I've never heard of a Mobo resetting bios.

Now to troubleshoot the problem 🙄
if it has dual bios it might have a recovery mode. very odd.
 
if it has dual bios it might have a recovery mode. very odd.
That's one of the things I'm looking into. Also checking to see if anything got loose - but I don't remember opening the case or moving the box around since I did the updates. Power supply is relatively new, and has plenty of overhead.

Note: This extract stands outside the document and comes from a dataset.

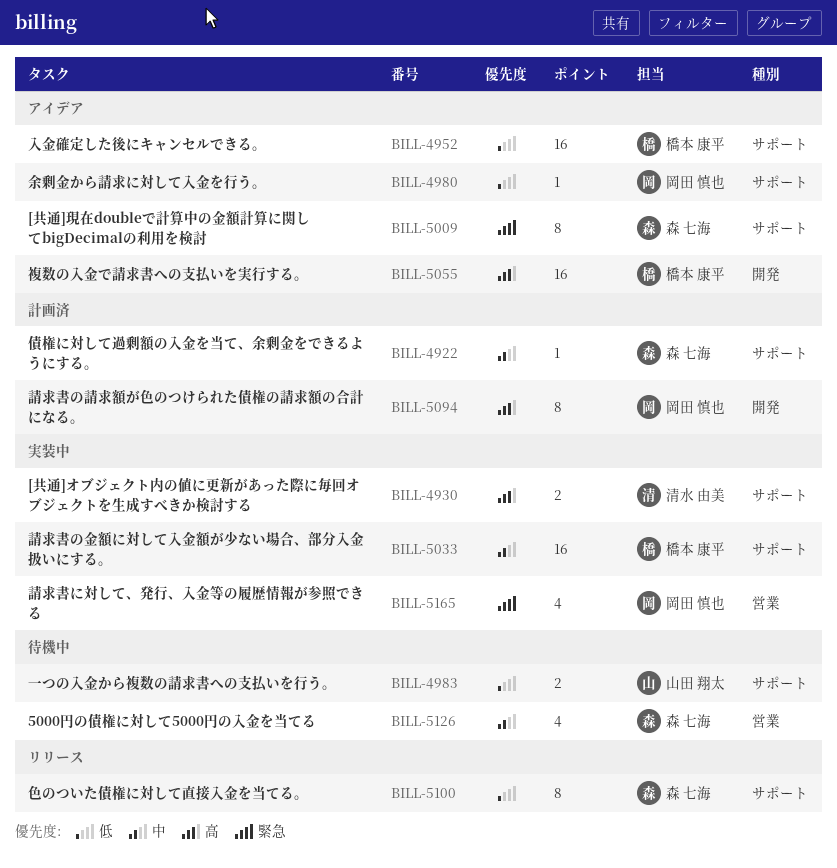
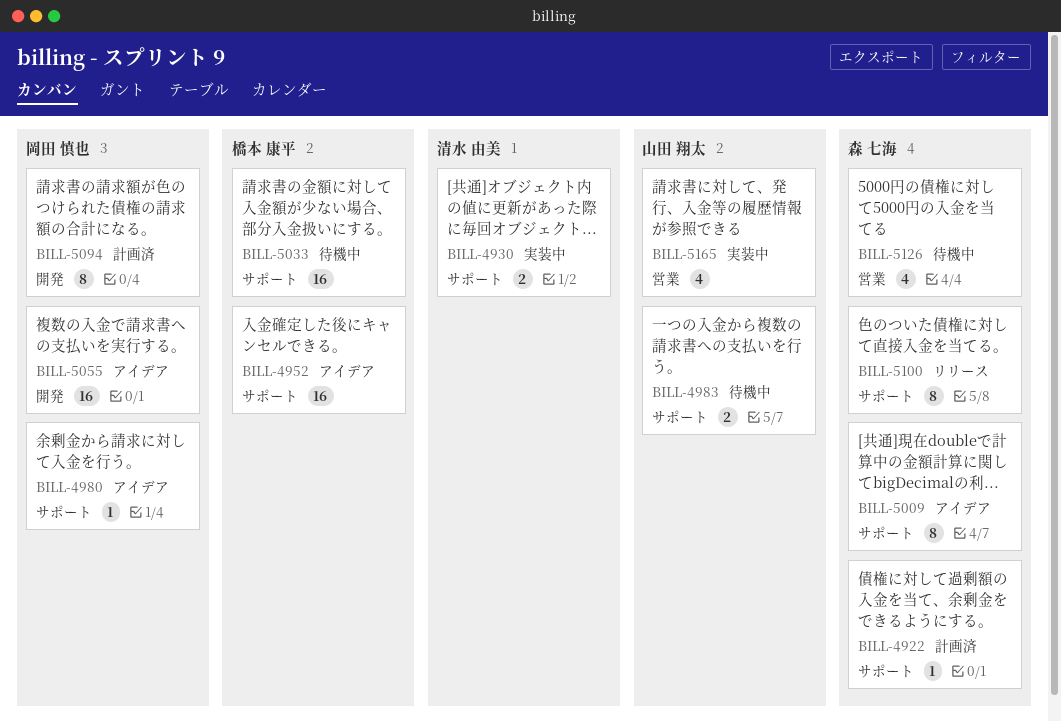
BILL-5033, status: 実装中 -> 待機中
BILL-5055, owner: 橋本 康平 -> 岡田 慎也
BILL-5165, owner: 岡田 慎也 -> 山田 翔太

Clearly something happened to push it back ... now to winkle out what.
 
ZOMG - this just got WEIRDER

- as per above, I discovered the mem speed I'd worked on was back to default, and when I went to the bios, discovered the bios version was reset to F6 - which is where it was before I started tinkering. That was weird.
- I checked hardware, and then began re-creating the work to update the bios, following the steps outlined on the previous page: including running the EC utility and updating the chipset drivers. Then I ran through the first bios flash to F31... when I went to the bios after booting into Windows (restart, check bios to confirm)... more weirdness.
- Memory speed was back to 2933.
- I looked at the bios version. It was back to F61a... which is where I stopped way back when

-- So now, I'm in the bios I thought I was in all along.

- what the?

All I can figure is that somehow I booted into the secondary bios at some point - and then just now booted into the primary?
 
ZOMG - this just got WEIRDER

- as per above, I discovered the mem speed I'd worked on was back to default, and when I went to the bios, discovered the bios version was reset to F6 - which is where it was before I started tinkering. That was weird.
- I checked hardware, and then began re-creating the work to update the bios, following the steps outlined on the previous page: including running the EC utility and updating the chipset drivers. Then I ran through the first bios flash to F31... when I went to the bios after booting into Windows (restart, check bios to confirm)... more weirdness.
- Memory speed was back to 2933.
- I looked at the bios version. It was back to F61a... which is where I stopped way back when

-- So now, I'm in the bios I thought I was in all along.

- what the?

All I can figure is that somehow I booted into the secondary bios at some point - and then just now booted into the primary?
if it has dual bios, maybe.
 
if it has dual bios, maybe.
There was an option to 'apply to backup bios' or something when I ran the latest bios update just now. So... guess I need to figure out how to update the backup before installing a CPU that is not compatible with the old, original F6.

Google google google.

Not at all how I planned to spend my evening!